La dernière et plus importante partie du livre traite de la liberté d’expérimentation pendant les débuts du film sonore. Ici, Martin Barnier montre une grande connaissance des oeuvres françaises de la période en question, et une séduisante capacité d’analyse de leurs bandes sonores. Il examine d’abord les films de Renoir (Le Crime de M. Lange, La Chienne, Boudu) pour montrer qu’on y utilisait déjà judicieusement la prise de son directe et le montage sonore, pour la focalisation ou d’autres effets. Les « grands maîtres » n’étaient par ailleurs pas les seuls à expérimenter et à inventer, l’examen de plusieurs films de cette période prouvant une rapide et féconde compréhension des capacités expressives du son : Topaze, La Maison de danse, Le Train des suicidés, etc. Cette grande liberté d’expérimentation est aussi évidente dans le cinéma états-unien de l’époque, dont les scénarios comportent d’importants effets sonores (Noah’s Ark, Old San Francisco, etc.) et impliquent très souvent des coopérations avec le monde de la radio et de l’enregistrement musical, par exemple pour les Vitaphone Shorts, qui étaient pratiquement « de la radio avec des images ». En Europe, l’arrivée de la bande son permit aussi une expansion du cinéma d’expérimentation : Bunuel, Ruttmann, Vigo, Ivens, Grierson… L’expérimentation sonore ne fut arrêtée que par la standardisation, laquelle fut aussi imposée presque partout vers 1935 par le retour d’une censure sévère : en Allemagne et en Italie, mais aussi bien en URSS qu’en Amérique, où le « code Hays » est définitivement imposé, mettant fin à l’inventive et joyeuse cacophonie.

Basé sur une documentation rare et révélatrice, le livre de Barnier constitue une critique pertinente de l’histoire antérieure à cette époque. Il est cependant dommage que l’auteur n’ait pas développé davantage les prémisses et les conséquences théoriques de son travail. Il affirme vouloir montrer que l’histoire ne peut être téléologique, et que la technologie se développe plutôt selon des modèles différentiels et rhizomatiques, mais il lie fort peu les modèles qu’il cite en conclusion, Jacquard et Deleuze, avec le résultat de sa propre démarche.
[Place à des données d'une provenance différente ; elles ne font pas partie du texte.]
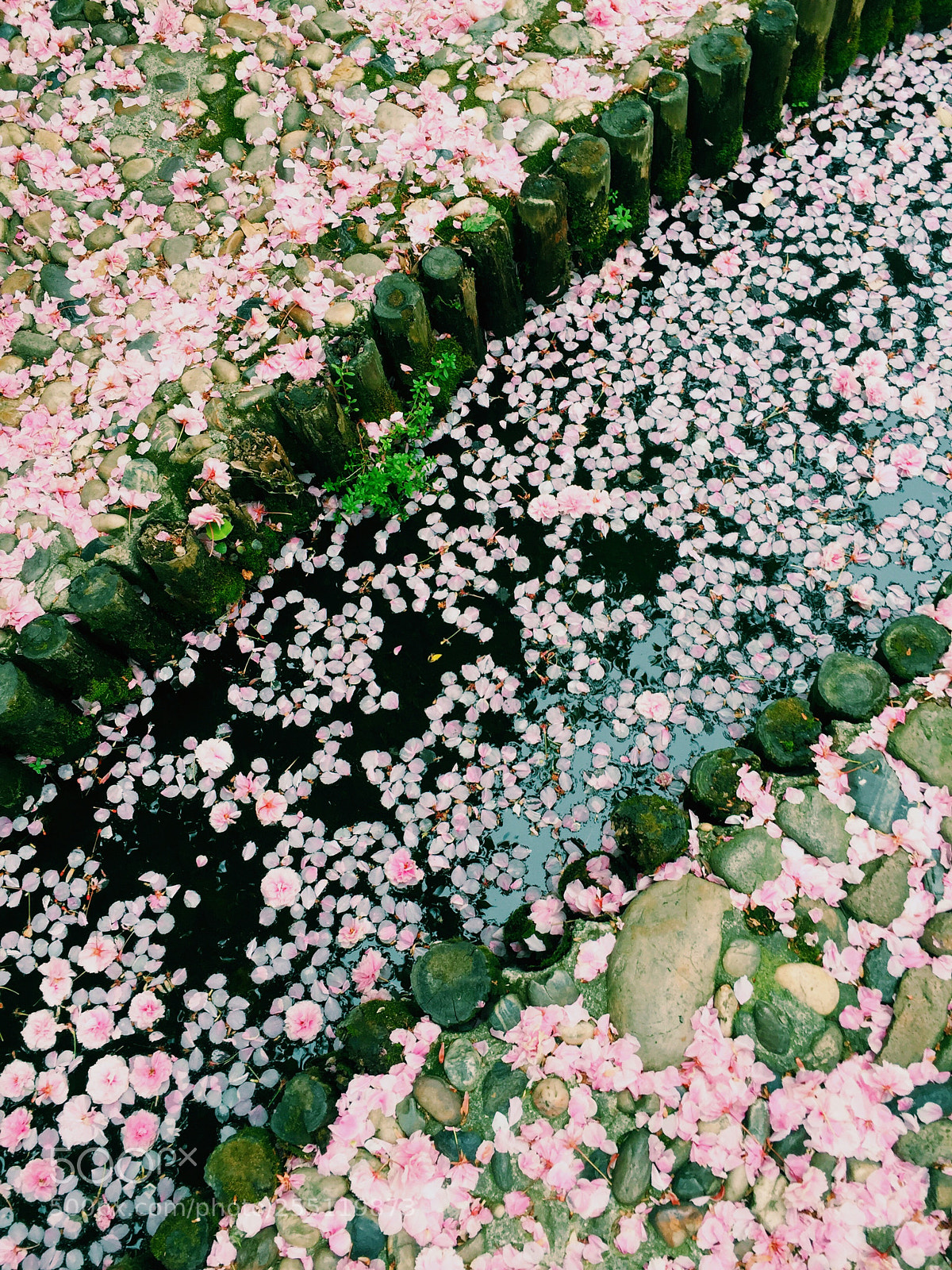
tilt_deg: -68.5
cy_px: 635
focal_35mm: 29
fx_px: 1063
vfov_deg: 61.7
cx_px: 476
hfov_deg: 48.2
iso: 40
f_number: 2.2
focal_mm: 4.15
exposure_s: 1/50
Si cela est admissible parce que l’auteur ne prétend pas être un théoricien des techniques et des formes, c’est un peu décevant quand il semble se refuser à expliquer ou à évaluer les théories courantes dans son champ. Plusieurs fois il cite Michel Chion et Rick Altman, mais toujours comme soutiens de son analyse et jamais comme tremplins pour le mener plus loin. Pourtant son travail d’analyse méticuleux et perspicace sur les bandes sonores de cette époque pourrait lui permettre d’enrichir ou de moduler ces théories. Le « modèle de crise » proposé par Rick Altman pour expliquer l’émergence d’une nouvelle technologie convient probablement pour comprendre la transition du muet au sonore ; mais comment s’applique-t-il en ce cas, ou sinon qu’est-ce qui diffère et comment cette période peut-elle enrichir ou invalider ce modèle ? On se dit que la finesse d’analyse de l’auteur nous mènerait ici à d’intéressantes hypothèses, mais pour l’instant elles manquent…

Le livre ouvre pourtant de fascinantes pistes de réflexion sur ce que le cinéma sonore signifie dans une histoire de l’esthétique et dans une histoire non techniciste ou instrumentale des arts médiatiques. Le cinéma sonore permet d’enregistrer une trace analogique du réel entendu, du bruit et de la parole qui accompagnent l’étant vu. La technologie ne fait pas seulement du monde l’objet de la vision, mais aussi l’objet de l’ouïe ; elle permet de reproduire et de faire réentendre la musique du monde. Elle montre la capacité de manipuler le réel à des fins mercantiles, mais aussi sa capacité de reproduire l’étant à des fins vitales et esthétiques. Le son peut être le beau, et le beau peut être la vie. Le son du cinéma existe aujourd’hui comme musique, en plus de compter sur la musique comme élément. Jamais auparavant le bruit de la matière, sinon la musique, ne fut utilisé comme matériau expressif, et l’histoire de cette époque nous renvoie aussi aux réflexions de Heidegger sur la technique : elle comporte le danger d’en être le simple instrument, mais aussi la possibilité de donner le jour à une beauté nouvelle et salvatrice. Pour reconnaître celle-ci et la transmettre, il faut également tenter d’en connaître les principes et de suivre les chemins qu’elle a empruntés, sinon l’admiration devient un peu aveugle, ou ici un peu sourde.